PostgreSQLのアーキテクチャの基本について紹介します。
👽 PosterSQLの各プロセスの概要
プロセス名 | 説明 |
---|---|
マスタサーバ | 最初に起動される親プロセス。接続に対応するプロセスをforkで起動します |
ライタ | 共有バッファの内容をデータファイルに書き出します |
WALライタ | WAL(Write Ahead Logging)バッファの内容をWALファイルに書き出します |
チェックポンタ | すべてのダーティページをデータファイルに書き出します |
自動バキュームランチャ | 設定にしたがって自動バキュームワーカを起動します |
自動バキュームワーカ | 設定にしたがって自動バキューム、アナライズを行います |
統計情報コレクタ | データベースの活動情報に関する統計情報を収集します |
バックエンドプロセス | クライアントからのリクエストにより起動し、クエリを実行します |
上の説明内の用語の補足説明です。
- バキューム:更新や削除で発生した不要な領域を再利用できるようにする処理
- アナライズ:クエリの効率的な実行のために、各列のデータ分布などの統計情報を収集
- ダーティページ:ファイルシステムに書き戻す必要なるデータを持ったページ
PostgreSQLはクエリ処理、バッファ管理、ストレージへの書き込み制御、統計情報の収集などを複数のプロセスで実行しています。
-+= 50525 root /usr/local/opt/postgresql/bin/postgres -D /usr/local/var/postgres # マスタサーバ |
🐯 メモリ管理
PostgreSQLでは次の2つのメモリ領域があります。
- 共有メモリ域:PostgreSQLのサーバプロセス全体で共有します
- プロセスメモリ域:バックエンドプロセスで確保されます
🎉 フォルダ・ファイル構成
PostgreSQLのファイルは、initdb
コマンドでデータベースクラスタと呼ばれるディレクトリを作成します。
データベースクラスタの主要フォルダは次のとおりです。
ディレクトリ名 | 説明 |
---|---|
base |
データベースごとに識別子(oid: ObjectId)のディレクトリが配下に作成されます |
global |
データベースクラスタで共有するディレクトリで、pg_databaseなどが格納されます |
pg_xlog |
WALファイルを格納するディレクトリです |
pg_clog |
トランザクションのコミットを管理するファイルが格納されます |
pg_tblspc |
テーブル空間として作成されたディレクトリへのシンボリックリンクを格納します |
データベースクラスタを構成する主なファイルを紹介します。
ファイル名 | 説明 |
---|---|
テーブルファイル | テーブルデータの実態が格納され、複数の8,192バイトの「ページ」で構成されます |
インデックスファイル | インデックス情報を格納します。
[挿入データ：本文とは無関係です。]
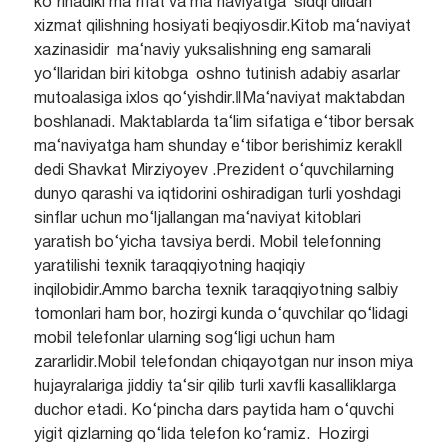
ko‘rinadiki ma‘rifat va ma‘naviyatga sidqi dildan
xizmat qilishning hosiyati beqiyosdir.Kitob ma‘naviyat
xazinasidir ma‘naviy yuksalishning eng samarali
yo‘llaridan biri kitobga oshno tutinish adabiy asarlar
mutoalasiga ixlos qo‘yishdir.‖Ma‘naviyat maktabdan
boshlanadi. Maktablarda ta‘lim sifatiga e‘tibor bersak
ma‘naviyatga ham shunday e‘tibor berishimiz kerak‖
dedi Shavkat Mirziyoyev .Prezident o‘quvchilarning
dunyo qarashi va iqtidorini oshiradigan turli yoshdagi
sinflar uchun mo‘ljallangan ma‘naviyat kitoblari
yaratish bo‘yicha tavsiya berdi. Mobil telefonning
yaratilishi texnik taraqqiyotning haqiqiy
inqilobidir.Ammo barcha texnik taraqqiyotning salbiy
tomonlari ham bor, hozirgi kunda o‘quvchilar qo‘lidagi
mobil telefonlar ularning sog‘ligi uchun ham
zararlidir.Mobil telefondan chiqayotgan nur inson miya
hujayralariga jiddiy ta‘sir qilib turli xavfli kasalliklarga
duchor etadi. Ko‘pincha dars paytida ham o‘quvchi
yigit qizlarning qo‘lida telefon ko‘ramiz. Hozirgi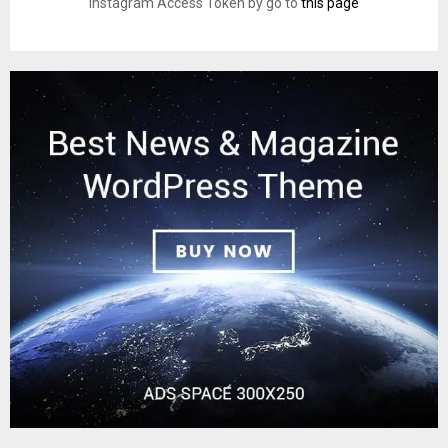
Instagram Access Token by go to
this page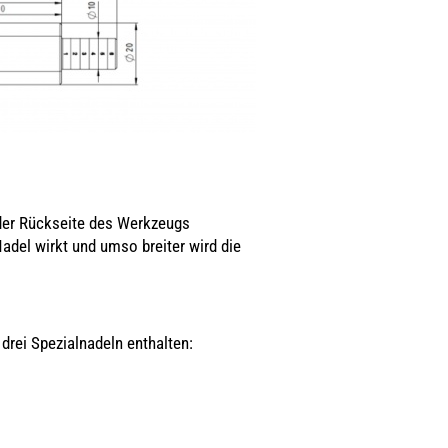
 der Rückseite des Werkzeugs
Nadel wirkt und umso breiter wird die
 drei Spezialnadeln enthalten: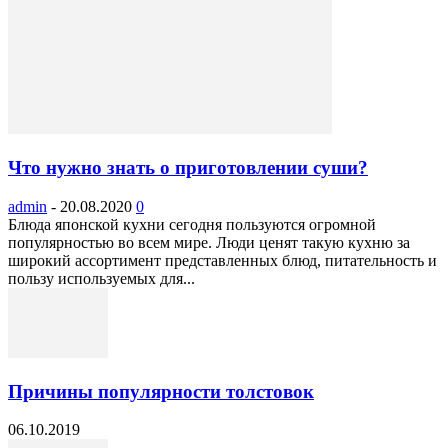
Что нужно знать о приготовлении суши?
admin
-
20.08.2020
0
Блюда японской кухни сегодня пользуются огромной
популярностью во всем мире. Люди ценят такую кухню за
широкий ассортимент представленных блюд, питательность и
пользу используемых для...
Причины популярности толстовок
06.10.2019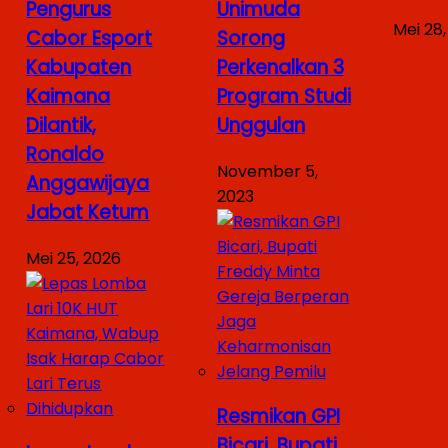
Pengurus
Unimuda
Mei 28,
Cabor Esport
Sorong
Kabupaten
Perkenalkan 3
Kaimana
Program Studi
Dilantik,
Unggulan
Ronaldo
November 5,
Anggawijaya
2023
Jabat Ketum
Mei 25, 2026
Resmikan GPI
Bicari, Bupati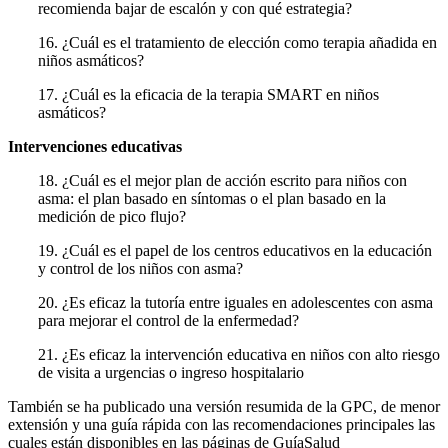
recomienda bajar de escalón y con qué estrategia?
16. ¿Cuál es el tratamiento de elección como terapia añadida en
niños asmáticos?
17. ¿Cuál es la eficacia de la terapia SMART en niños
asmáticos?
Intervenciones educativas
18. ¿Cuál es el mejor plan de acción escrito para niños con
asma: el plan basado en síntomas o el plan basado en la
medición de pico flujo?
19. ¿Cuál es el papel de los centros educativos en la educación
y control de los niños con asma?
20. ¿Es eficaz la tutoría entre iguales en adolescentes con asma
para mejorar el con­trol de la enfermedad?
21. ¿Es eficaz la intervención educativa en niños con alto riesgo
de visita a urgencias o ingreso hospitalario
También se ha publicado una versión resumida de la GPC, de menor
extensión y una guía rápida con las re­comendaciones principales las
cuales están disponibles en las páginas de GuíaSalud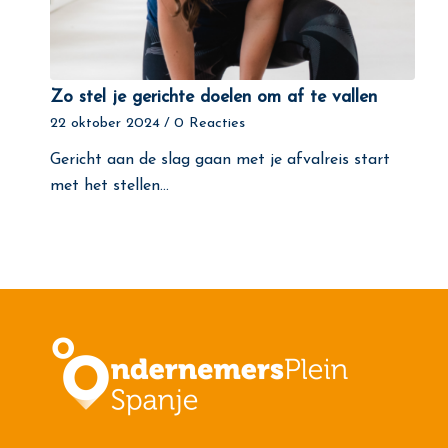
Zo stel je gerichte doelen om af te vallen
22 oktober 2024
/
0 Reacties
Gericht aan de slag gaan met je afvalreis start
met het stellen…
8,192バイトの「ページ」で構成されます |
TOASTファイル | 2KBを超える大きなテーブル業を格納するファイルです |
Free Space Mapファイル | 空き容量を追跡するための情報が格納されたファイルです |
WALファイル | 更新操作を記録するファイルでpg_xlog フォルダ配下に格納されます |
🐮 設定ファイルの種類
PostgreSQLには次のような設定ファイルがあります。
ファイル名 | 説明 |
---|---|
postgresql.conf | PostgreSQL全体の動作を制御します |
pg_hba.conf | クライアントからの接続を制御します |
pg_ident.conf | ident認証およびGSSAPI認証で使用されます |
recovery.conf | アーカイブリカバリ用の設定ファイルです |
pg_service.conf | libpqライブラリの接続情報を管理します |
設定項目と設定値はSHOWコマンドか、pg_settings
システムビューで参照できます。